If anyone uses Touch ID to open their phone/iPad they put themselves in legal jeopardy. According to the law, you cannot be "forced" to provide your password to law enforcement, but you can be forced to use your fingerprint. If you want your privacy and property protected, use a password and restrict Touch ID to Apple Pay.
You can still enable WiFi while in airplane mode...
Which means it's on a network and can be remotely erased
Plan "A"?*
Don't lose your phone.
* Not a "fix", merely a solution. ????
If your phone is stolen, this trick can be used to unlock your phone and wipe it and sell as a used phone for a whole lot more money then as a locked out phone that is almost worthless except for parting it out. Making iPhones a target once again.

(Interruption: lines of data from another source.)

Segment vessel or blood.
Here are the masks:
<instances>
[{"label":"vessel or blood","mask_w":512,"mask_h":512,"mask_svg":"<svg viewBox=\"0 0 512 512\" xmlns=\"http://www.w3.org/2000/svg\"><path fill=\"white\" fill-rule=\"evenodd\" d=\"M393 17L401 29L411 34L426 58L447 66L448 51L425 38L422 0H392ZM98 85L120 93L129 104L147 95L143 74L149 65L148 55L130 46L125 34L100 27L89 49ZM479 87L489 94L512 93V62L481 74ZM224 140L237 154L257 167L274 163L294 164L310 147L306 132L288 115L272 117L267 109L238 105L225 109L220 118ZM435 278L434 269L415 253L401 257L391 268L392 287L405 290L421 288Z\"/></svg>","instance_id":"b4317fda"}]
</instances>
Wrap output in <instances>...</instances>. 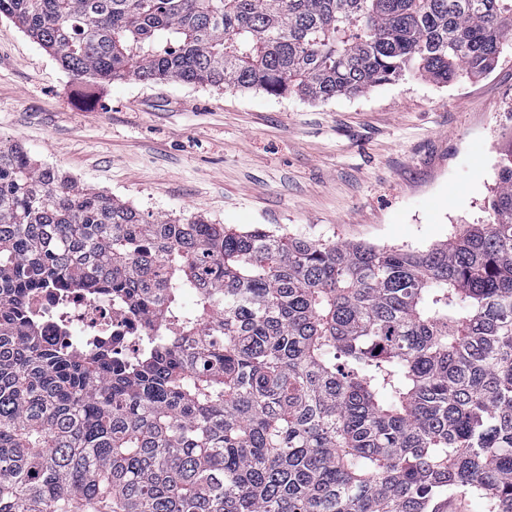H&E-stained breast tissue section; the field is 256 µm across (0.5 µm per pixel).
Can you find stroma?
<instances>
[{
  "mask_svg": "<svg viewBox=\"0 0 512 512\" xmlns=\"http://www.w3.org/2000/svg\"><path fill=\"white\" fill-rule=\"evenodd\" d=\"M512 137V47L478 78L355 97L87 84L0 18V141L150 212L426 250L485 224Z\"/></svg>",
  "mask_w": 512,
  "mask_h": 512,
  "instance_id": "obj_1",
  "label": "stroma"
}]
</instances>
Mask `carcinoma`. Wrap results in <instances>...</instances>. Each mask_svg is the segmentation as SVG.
I'll list each match as a JSON object with an SVG mask.
<instances>
[{"label": "carcinoma", "instance_id": "1", "mask_svg": "<svg viewBox=\"0 0 512 512\" xmlns=\"http://www.w3.org/2000/svg\"><path fill=\"white\" fill-rule=\"evenodd\" d=\"M76 77L325 102L487 74L512 0H0ZM426 251L144 214L0 142V512H512V138ZM38 288L179 335L58 347Z\"/></svg>", "mask_w": 512, "mask_h": 512}]
</instances>
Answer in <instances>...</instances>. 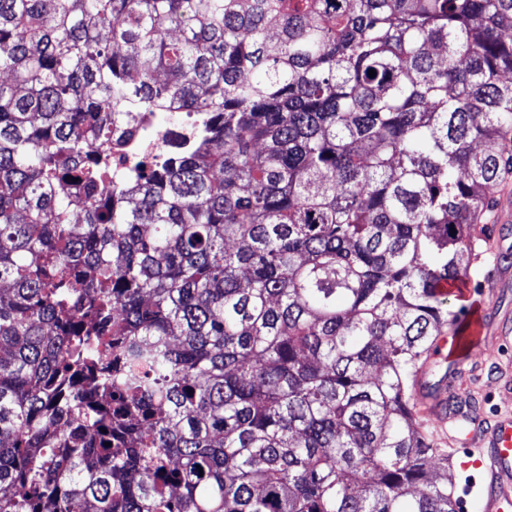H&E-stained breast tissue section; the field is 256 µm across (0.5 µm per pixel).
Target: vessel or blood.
<instances>
[{
	"instance_id": "b4317fda",
	"label": "vessel or blood",
	"mask_w": 512,
	"mask_h": 512,
	"mask_svg": "<svg viewBox=\"0 0 512 512\" xmlns=\"http://www.w3.org/2000/svg\"><path fill=\"white\" fill-rule=\"evenodd\" d=\"M426 369H419L413 382L416 409L420 417L444 428L453 414L448 409V393L431 389ZM456 447L465 449L472 472L468 491L477 496L481 512H512V416L485 419L472 413Z\"/></svg>"
}]
</instances>
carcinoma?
Here are the masks:
<instances>
[{"label": "carcinoma", "mask_w": 512, "mask_h": 512, "mask_svg": "<svg viewBox=\"0 0 512 512\" xmlns=\"http://www.w3.org/2000/svg\"><path fill=\"white\" fill-rule=\"evenodd\" d=\"M0 71V512H455L512 0H0ZM138 112L200 140L114 181ZM476 339H477L476 336H465V338H463L462 336H455V334L453 332L449 331L448 335L442 336L438 341V344L440 347V353L439 354L432 353L431 359H436L437 357L441 356L442 350L447 348L448 350L445 351L444 353L446 355H448V352L452 353V355L450 357H448V359L454 360V359H456V352L461 350V347L463 346V343L465 341L468 344L467 350H469L476 344V342H477ZM448 359L446 361L444 360V358L437 359L439 365L436 367V376H435L436 381L440 380V378L443 376L445 371L448 372ZM429 361L419 368L412 384V392L416 399L415 405L418 415L434 422L436 429L439 431L448 424V420L457 418V415L448 411V391L433 390L428 386L426 374Z\"/></svg>", "instance_id": "cac0c4a2"}]
</instances>
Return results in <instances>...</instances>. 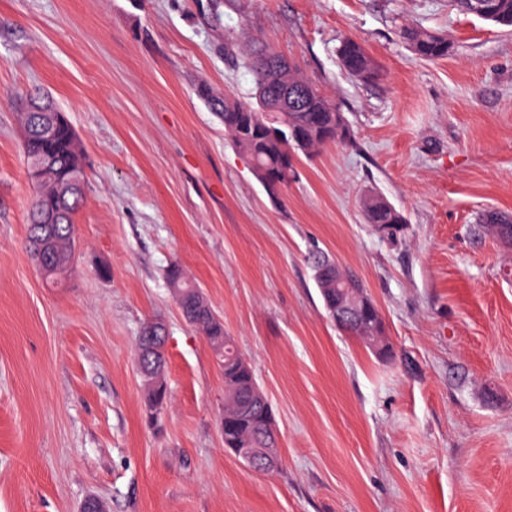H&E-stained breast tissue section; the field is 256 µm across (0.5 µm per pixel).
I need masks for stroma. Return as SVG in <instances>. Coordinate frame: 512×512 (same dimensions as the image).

If anyone uses Touch ID to open their phone/iPad they put themselves in legal jeopardy. According to the law, you cannot be "forced" to provide your password to law enforcement, but you can be forced to use your fingerprint. If you want your privacy and property protected, use a password and restrict Touch ID to Apple Pay.
You can quickly power down the phone! Once you turn the phone back on, touchID won't work, you have to enter a password the first time it's turned on. So if you're quick about it, power down your phone. You can touch the scanner all you want and it won't do anything.